Questions, Time and Faith in God

There are some questions I sometimes wish no one would ask me but wishes are just wishes…People I meet for the very first time in trying to make meaningful conversation, ask about my children… Of course who wouldn’t want to talk of their children? Indeed it’s a great joy to talk about one’s children and I’ve seen the emotional ‘high’ of many when their children are mentioned.

I suppose my interlocutor meant no harm and in her ignorance assumed my face would light up with joy and that I would begin to ramble about all the exploits of my kids. Well, as you can imagine this was not the case.. Unable to lie, I quietly and abruptly mentioned that I didn’t have any… well not yet.

I assumed she would get the cue and  probe no further… You could imagine the shock I had when she continued to dig in for information as if her existence depended on it. This was a  younger  woman I had just met in the course of work and hardly knew much about yet here she was inadvertently reminding me of what I was ‘missing’.

The “clincher” question was ‘ For how long have you been married?’ In that brief  moment that her question rang out, my mind and my heart refused to give in to the lie of the devil… I politely told her that I preferred not to answer her question since it touched a sensitive spot. She apologized and we talked about other issues. All the while, I was amazed at my own calm disposition in the face of this psychologically demoralizing incident.
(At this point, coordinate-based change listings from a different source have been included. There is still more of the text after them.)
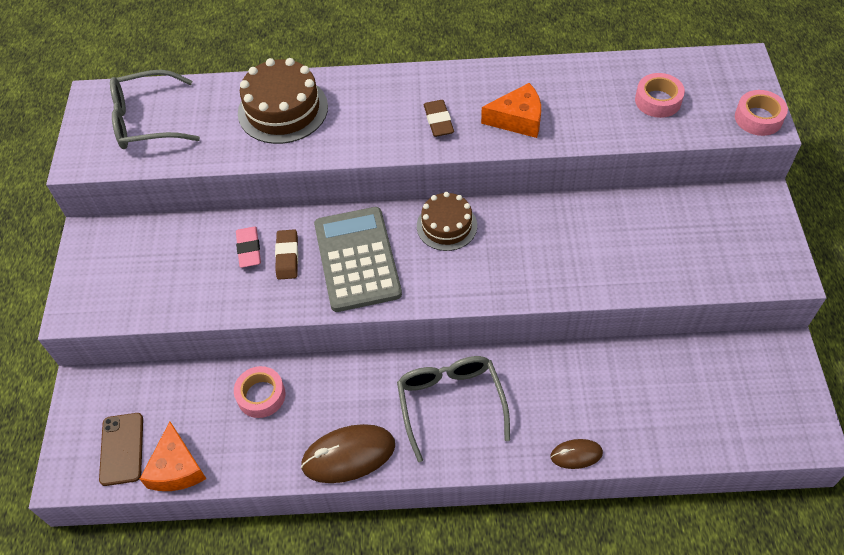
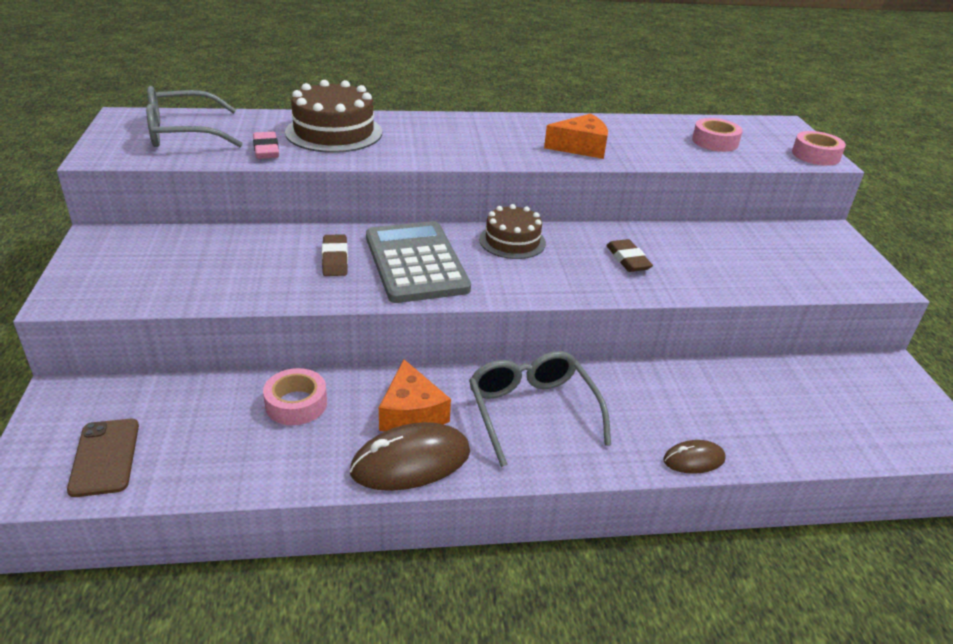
camera: 10 degrees left, 20 degrees down
(177, 468) = (179, 477): orange cheese -> orange cheese (411, 413)
(249, 249) = (290, 252): pink eraser -> pink eraser (266, 149)
(438, 121) = (499, 145): brown eraser -> brown eraser (628, 259)

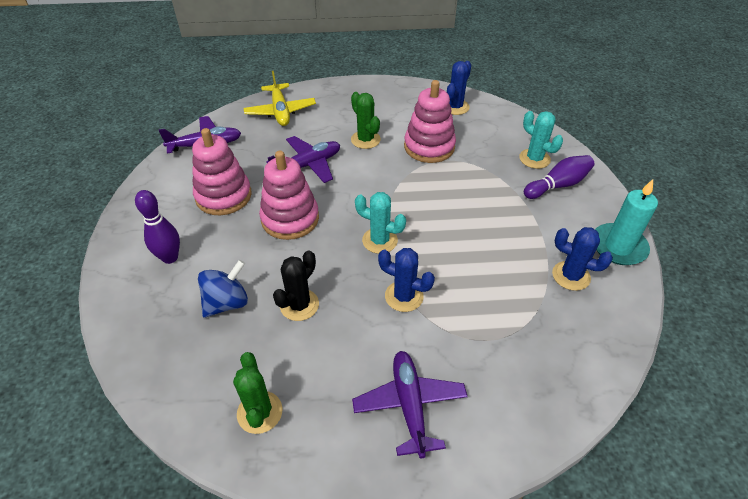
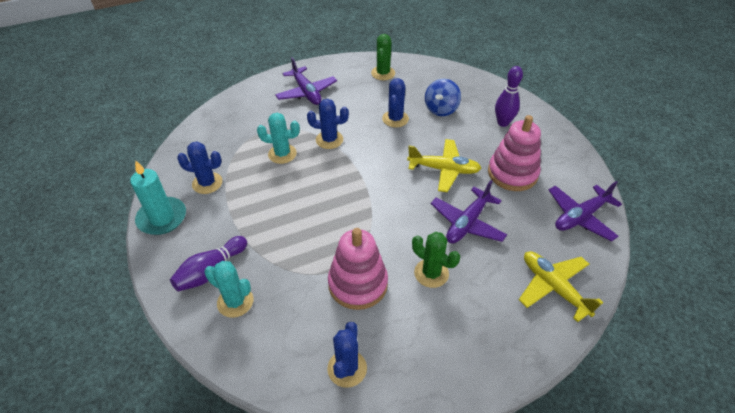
camera: 160 degrees right, 0 degrees up
(259, 412) = (383, 73): green cactus -> green cactus turned 45 degrees clockwise
(290, 219) = (444, 170): pink stacking toy -> yellow plane
(299, 305) = (395, 119): black cactus -> blue cactus
(379, 240) = (363, 171): turquoise cactus -> turquoise cactus (282, 154)

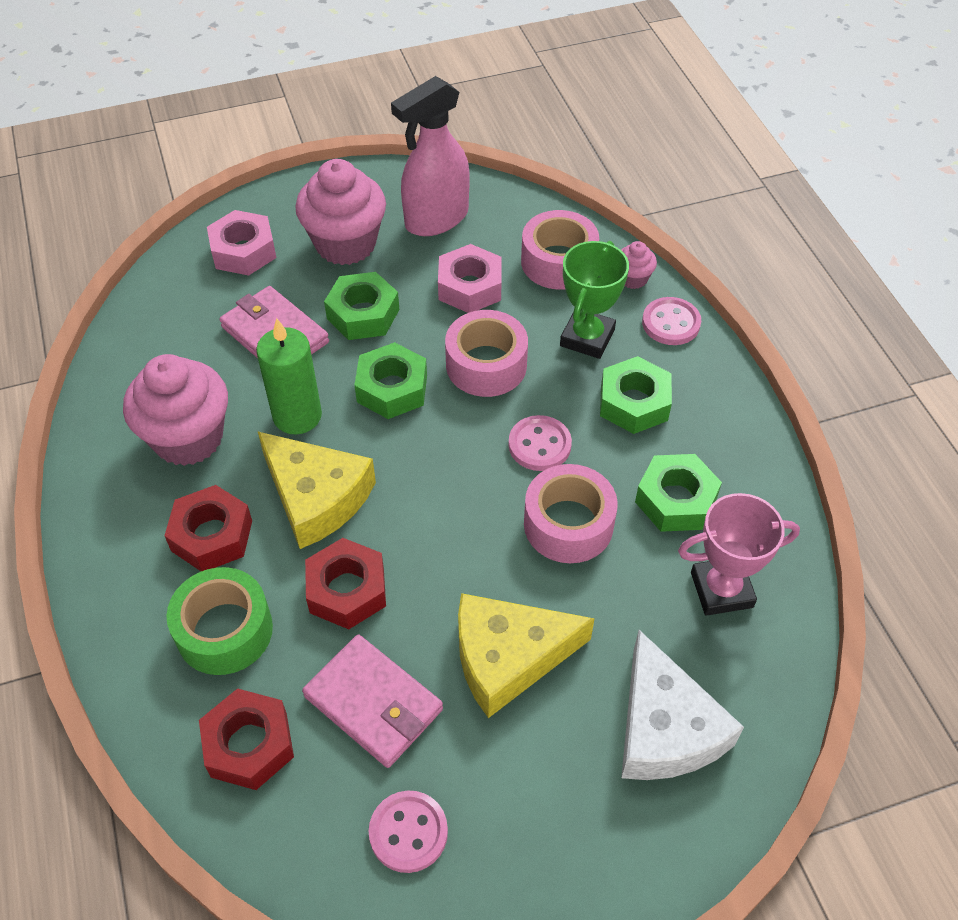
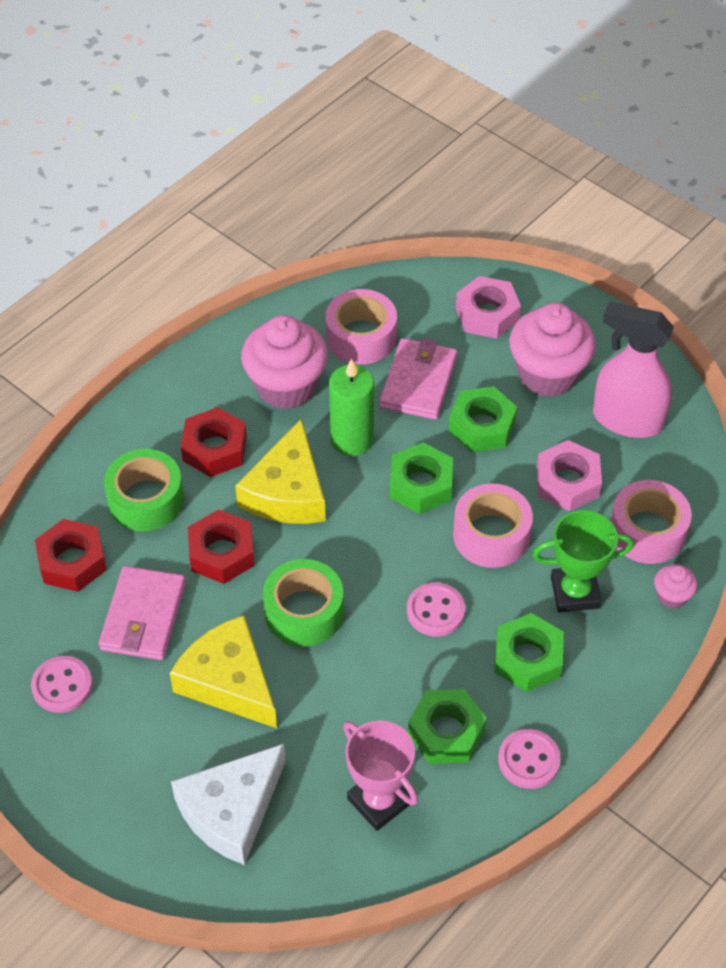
camera: 60 degrees right, 0 degrees up
(469, 551) = (304, 612): none -> green tape
(568, 524) = (371, 666): pink tape -> pink tape (361, 337)
(671, 323) = (640, 648): pink button -> pink button (529, 760)

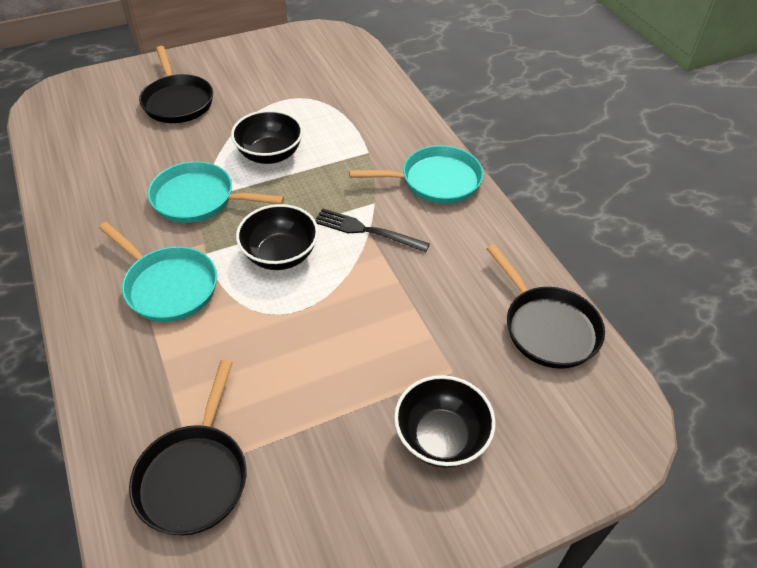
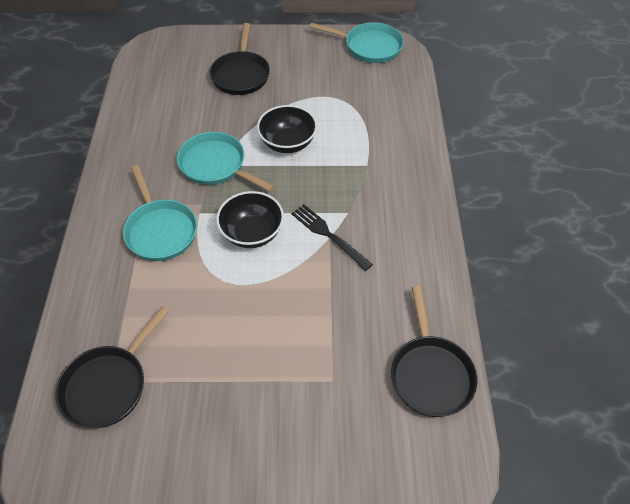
camera: 25 degrees right, 5 degrees up
(435, 181) = (408, 209): turquoise pan -> turquoise pan (369, 46)
(441, 437) = (294, 430): black bowl -> none

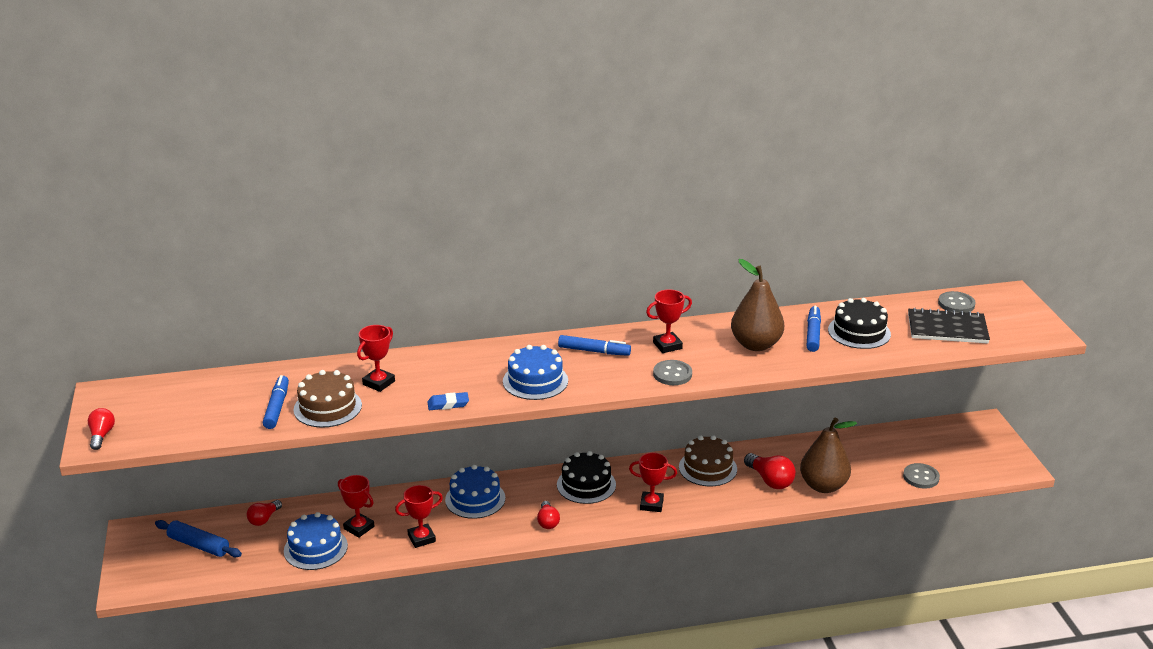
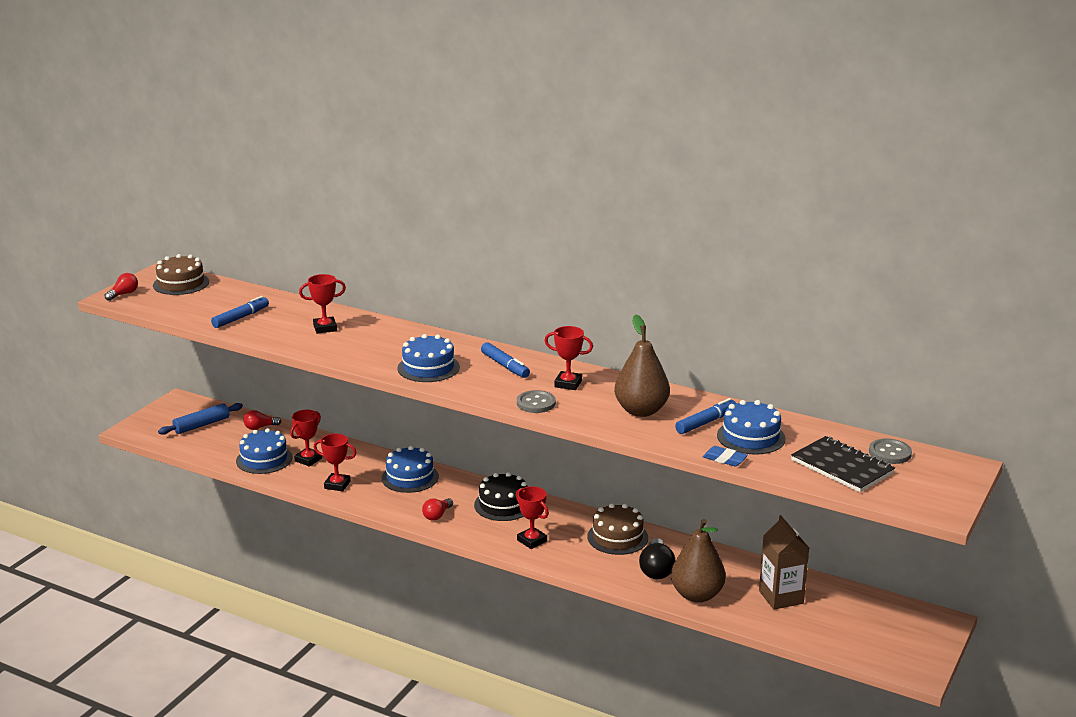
camera: 40 degrees right, 5 degrees down
(199, 545) = (201, 425): blue rolling pin -> blue rolling pin turned 75 degrees clockwise
(327, 407) = (269, 329): brown cake -> brown cake (181, 283)
(359, 528) = (308, 459): red trophy -> red trophy turned 45 degrees clockwise
(448, 404) = (345, 358): blue eraser -> blue eraser (724, 459)
(770, 480) = (656, 569): red light bulb -> black light bulb
(859, 332) = (751, 437): black cake -> blue cake
(875, 457) = (781, 597): none -> brown carton
(921, 477) = (800, 631): grey button -> none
I just knew that it was the grace of God that sustained me…

This lovely young woman just wanted to make conversation around a general issue, without meaning any harm. I refused to have my day spoilt by harbouring resentment and I made up my mind not to give it further thought.  If I had answered her, she might have simply offered some sympathy, perhaps with a ‘dash’ of doubt, nothing more. What is man’s sympathy when we have the promise of God to hold on to?

I have reached the point where I know that my God is bigger and greater than my circumstance. Although the doctor’s  reports and all the talk about biological clocks may  threaten my faith, God is still greater and He’s able to do so much more than my limited mind can fathom or imagine. I give Him the praise for His goodness towards me. I thank Him that He is my portion in this life and with Him  time is not a hindering issue.

2 Peter 3:8  But, beloved, be not ignorant of this one thing, that one day is with the Lord as a thousand years, and a thousand years as one day.

In this and every situation, He is MORE than able. I continue to speak His word over each circumstance I may face; I continue to look up to Him from whom my help comes and He strengthens me  every step of the way…

If you are out there facing any situation that seems beyond your call, I would like to encourage you never to lose hope. Stand firm on the Word of God even though you may sometimes seem ridiculous to those around you. Keep focused on the Lord, He will see you through!

Psalms 27:13 -14 I had fainted, unless I had believed to see the goodness of the LORD in the land of the living.  Wait on the LORD: be of good courage, and he shall strengthen thine heart: wait, I say, on the LORD.

8 thoughts on “Questions, Time and Faith in God

  1. Thank you for this message, it reminds us that God can do all things because he is limitless, it also reminds us to be other people centered and to focus on God wholly when it seems that things in our life is not going according to plan, God has his own plan for our lives, we just need to be patient.

  2. Your post just touched my heart profoundly and renewed my hope. People always ask me either “how long I’ve been married”, or “how long I’ve been divorced”. This is humiliating for me because, I’ve never even been married. I should do what you did and just politely not answer the question.

    Your faith in God is amazing. Thank you! I look forward to reading much more of your inspiring work.

    Love,
    Ava

  3. What a thoughtful post, Sabina… I’m so sorry for the struggle you are going through.

    Although I have not had the exact same struggle, I can relate to people ignoring the hints that a certain topic is difficult. You were so wise and brave to be very direct to end the topic. Hopefully I will remember how you handled this the next time I am in a similar situation.

  4. You’re a great blessing ,Sab. God bless you. I strongly believe that some of the hard times we go through are to toughen us so we can be a blessing to others.